TASK INPUTS START
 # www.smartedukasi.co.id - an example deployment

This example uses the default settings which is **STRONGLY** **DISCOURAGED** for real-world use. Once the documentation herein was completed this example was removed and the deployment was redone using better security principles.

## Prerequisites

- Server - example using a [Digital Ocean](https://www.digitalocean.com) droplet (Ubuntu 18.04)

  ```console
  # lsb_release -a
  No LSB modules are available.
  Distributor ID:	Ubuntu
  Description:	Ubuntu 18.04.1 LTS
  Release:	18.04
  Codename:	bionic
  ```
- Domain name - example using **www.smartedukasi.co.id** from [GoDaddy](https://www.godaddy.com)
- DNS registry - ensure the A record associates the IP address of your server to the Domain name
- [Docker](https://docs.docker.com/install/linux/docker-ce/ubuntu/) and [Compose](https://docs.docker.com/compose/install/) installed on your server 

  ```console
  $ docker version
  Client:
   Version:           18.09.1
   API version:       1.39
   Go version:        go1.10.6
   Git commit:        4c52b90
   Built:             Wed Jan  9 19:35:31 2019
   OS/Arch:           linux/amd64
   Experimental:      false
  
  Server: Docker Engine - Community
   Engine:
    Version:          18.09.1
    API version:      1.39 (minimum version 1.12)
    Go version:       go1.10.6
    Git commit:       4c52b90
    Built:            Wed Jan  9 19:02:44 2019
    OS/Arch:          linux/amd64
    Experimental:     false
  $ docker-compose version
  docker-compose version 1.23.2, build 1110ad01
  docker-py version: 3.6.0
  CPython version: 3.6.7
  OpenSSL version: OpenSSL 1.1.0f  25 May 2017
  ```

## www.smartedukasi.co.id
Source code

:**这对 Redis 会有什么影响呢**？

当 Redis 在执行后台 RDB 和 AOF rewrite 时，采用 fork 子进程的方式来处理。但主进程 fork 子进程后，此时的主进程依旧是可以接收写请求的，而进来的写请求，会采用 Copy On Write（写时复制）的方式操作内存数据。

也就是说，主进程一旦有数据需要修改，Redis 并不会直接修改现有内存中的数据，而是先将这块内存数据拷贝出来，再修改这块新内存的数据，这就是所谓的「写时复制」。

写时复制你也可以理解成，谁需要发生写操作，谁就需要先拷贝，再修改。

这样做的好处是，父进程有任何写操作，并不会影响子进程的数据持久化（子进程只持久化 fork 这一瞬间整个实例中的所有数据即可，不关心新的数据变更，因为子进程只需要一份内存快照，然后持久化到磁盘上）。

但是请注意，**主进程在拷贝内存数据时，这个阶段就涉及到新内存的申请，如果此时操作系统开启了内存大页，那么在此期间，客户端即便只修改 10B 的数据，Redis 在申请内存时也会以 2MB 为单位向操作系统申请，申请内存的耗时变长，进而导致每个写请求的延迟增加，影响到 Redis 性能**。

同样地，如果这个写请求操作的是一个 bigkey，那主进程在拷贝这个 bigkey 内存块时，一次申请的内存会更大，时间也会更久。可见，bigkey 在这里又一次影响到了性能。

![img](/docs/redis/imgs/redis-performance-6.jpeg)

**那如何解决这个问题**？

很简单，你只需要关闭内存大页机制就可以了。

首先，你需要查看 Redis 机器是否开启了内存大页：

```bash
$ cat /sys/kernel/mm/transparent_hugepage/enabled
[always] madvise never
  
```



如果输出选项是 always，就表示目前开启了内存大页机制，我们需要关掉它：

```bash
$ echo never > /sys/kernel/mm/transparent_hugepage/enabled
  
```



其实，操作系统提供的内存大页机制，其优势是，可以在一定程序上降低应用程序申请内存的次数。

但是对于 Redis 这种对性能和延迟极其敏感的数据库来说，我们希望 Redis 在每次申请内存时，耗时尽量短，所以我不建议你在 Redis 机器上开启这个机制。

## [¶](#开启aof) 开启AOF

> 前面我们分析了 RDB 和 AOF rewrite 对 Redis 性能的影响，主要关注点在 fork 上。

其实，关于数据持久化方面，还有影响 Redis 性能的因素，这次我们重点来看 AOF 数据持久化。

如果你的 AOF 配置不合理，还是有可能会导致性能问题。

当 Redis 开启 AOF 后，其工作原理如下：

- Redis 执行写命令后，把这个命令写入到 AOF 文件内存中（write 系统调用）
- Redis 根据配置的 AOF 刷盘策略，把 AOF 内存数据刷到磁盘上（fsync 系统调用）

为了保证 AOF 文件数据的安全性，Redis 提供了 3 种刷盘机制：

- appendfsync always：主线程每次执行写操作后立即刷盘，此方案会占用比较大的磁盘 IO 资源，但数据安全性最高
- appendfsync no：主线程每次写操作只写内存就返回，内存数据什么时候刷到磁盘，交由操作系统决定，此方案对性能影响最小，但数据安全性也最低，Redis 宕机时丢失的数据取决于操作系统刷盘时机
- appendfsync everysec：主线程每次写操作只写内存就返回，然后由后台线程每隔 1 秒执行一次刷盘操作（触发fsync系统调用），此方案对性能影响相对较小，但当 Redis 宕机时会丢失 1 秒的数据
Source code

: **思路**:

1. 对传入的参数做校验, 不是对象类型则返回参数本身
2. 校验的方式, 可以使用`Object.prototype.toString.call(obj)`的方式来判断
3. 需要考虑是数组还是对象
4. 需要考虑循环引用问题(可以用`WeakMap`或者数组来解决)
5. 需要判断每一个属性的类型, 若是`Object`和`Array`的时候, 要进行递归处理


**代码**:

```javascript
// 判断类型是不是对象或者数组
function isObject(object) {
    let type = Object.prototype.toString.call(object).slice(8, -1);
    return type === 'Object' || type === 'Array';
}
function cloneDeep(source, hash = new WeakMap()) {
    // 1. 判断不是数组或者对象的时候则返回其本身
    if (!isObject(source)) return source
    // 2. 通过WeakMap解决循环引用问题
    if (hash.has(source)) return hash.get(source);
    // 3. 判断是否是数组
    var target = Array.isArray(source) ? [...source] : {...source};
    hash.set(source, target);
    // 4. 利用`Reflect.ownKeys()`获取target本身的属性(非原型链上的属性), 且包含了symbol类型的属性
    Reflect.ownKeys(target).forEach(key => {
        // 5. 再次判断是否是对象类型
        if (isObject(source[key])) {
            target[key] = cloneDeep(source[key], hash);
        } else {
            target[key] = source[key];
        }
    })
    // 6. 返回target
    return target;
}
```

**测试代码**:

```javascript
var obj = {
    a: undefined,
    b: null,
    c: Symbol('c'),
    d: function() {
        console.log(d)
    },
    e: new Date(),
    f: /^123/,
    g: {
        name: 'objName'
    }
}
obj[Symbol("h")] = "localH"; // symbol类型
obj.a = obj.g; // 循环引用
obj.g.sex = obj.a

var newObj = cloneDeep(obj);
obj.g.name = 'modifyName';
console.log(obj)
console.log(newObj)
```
TASK INPUTS END
Identify the lines above that contain the word "prototype", then copy them.

2. 校验的方式, 可以使用`Object.prototype.toString.call(obj)`的方式来判断
    let type = Object.prototype.toString.call(object).slice(8, -1);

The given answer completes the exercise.